| Stated problem |
Rewrite the lines starting at the one containing "pose: elev=60.7 azim=196.4" and ending at the one containing "Dot at: (247, 259)" as a Markdown table, with a Row column holding each line's number and a Line column holding its text, leaving out blank lines.

— start of The data —

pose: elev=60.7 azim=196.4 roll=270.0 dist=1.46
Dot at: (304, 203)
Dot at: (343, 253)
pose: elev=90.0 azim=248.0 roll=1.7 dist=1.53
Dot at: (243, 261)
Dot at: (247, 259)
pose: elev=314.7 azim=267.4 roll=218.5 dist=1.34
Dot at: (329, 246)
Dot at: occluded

— end of The data —
— start of The data —

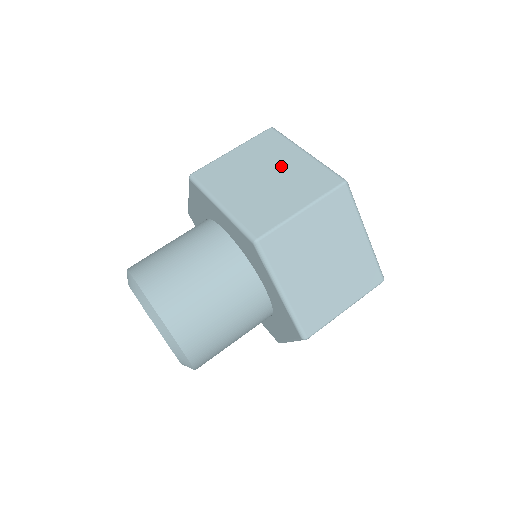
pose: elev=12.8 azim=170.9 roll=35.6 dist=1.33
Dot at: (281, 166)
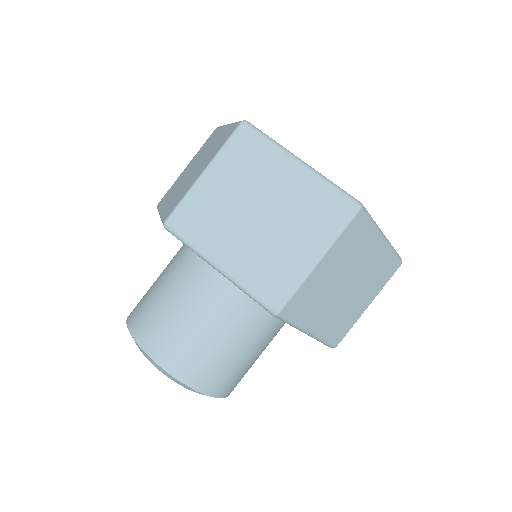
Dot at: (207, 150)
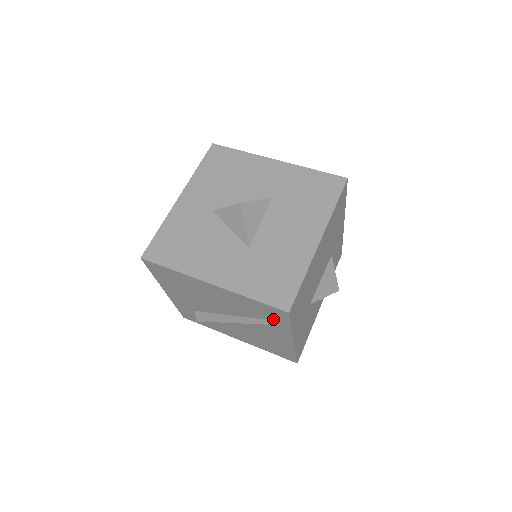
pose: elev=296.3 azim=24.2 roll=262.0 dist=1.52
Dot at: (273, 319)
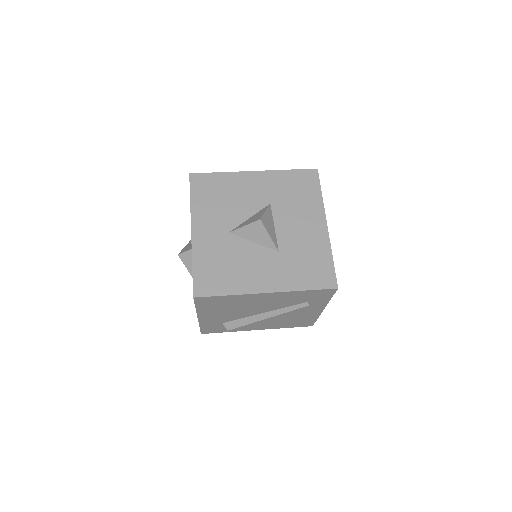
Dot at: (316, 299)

— end of The data —

| Task response |
| Row | Line |
|---|---|
| 1 | pose: elev=60.7 azim=196.4 roll=270.0 dist=1.46 |
| 2 | Dot at: (304, 203) |
| 3 | Dot at: (343, 253) |
| 4 | pose: elev=90.0 azim=248.0 roll=1.7 dist=1.53 |
| 5 | Dot at: (243, 261) |
| 6 | Dot at: (247, 259) |